[Stored records]
-.-.-

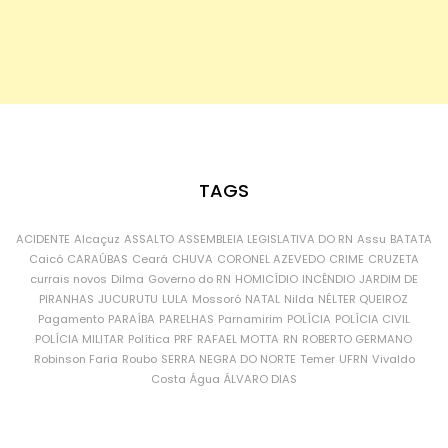
TAGS
ACIDENTE
Alcaçuz
ASSALTO
ASSEMBLEIA LEGISLATIVA DO RN
Assu
BATATA
Caicó
CARAÚBAS
Ceará
CHUVA
CORONEL AZEVEDO
CRIME
CRUZETA
currais novos
Dilma
Governo do RN
HOMICÍDIO
INCÊNDIO
JARDIM DE
PIRANHAS
JUCURUTU
LULA
Mossoró
NATAL
Nilda
NÉLTER QUEIROZ
Pagamento
PARAÍBA
PARELHAS
Parnamirim
POLÍCIA
POLÍCIA CIVIL
POLÍCIA MILITAR
Política
PRF
RAFAEL MOTTA
RN
ROBERTO GERMANO
Robinson Faria
Roubo
SERRA NEGRA DO NORTE
Temer
UFRN
Vivaldo
Costa
Água
ÁLVARO DIAS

-.-.-

Write out the data again word for word, minus any images.

TAGS
ACIDENTE
Alcaçuz
ASSALTO
ASSEMBLEIA LEGISLATIVA DO RN
Assu
BATATA
Caicó
CARAÚBAS
Ceará
CHUVA
CORONEL AZEVEDO
CRIME
CRUZETA
currais novos
Dilma
Governo do RN
HOMICÍDIO
INCÊNDIO
JARDIM DE
PIRANHAS
JUCURUTU
LULA
Mossoró
NATAL
Nilda
NÉLTER QUEIROZ
Pagamento
PARAÍBA
PARELHAS
Parnamirim
POLÍCIA
POLÍCIA CIVIL
POLÍCIA MILITAR
Política
PRF
RAFAEL MOTTA
RN
ROBERTO GERMANO
Robinson Faria
Roubo
SERRA NEGRA DO NORTE
Temer
UFRN
Vivaldo
Costa
Água
ÁLVARO DIAS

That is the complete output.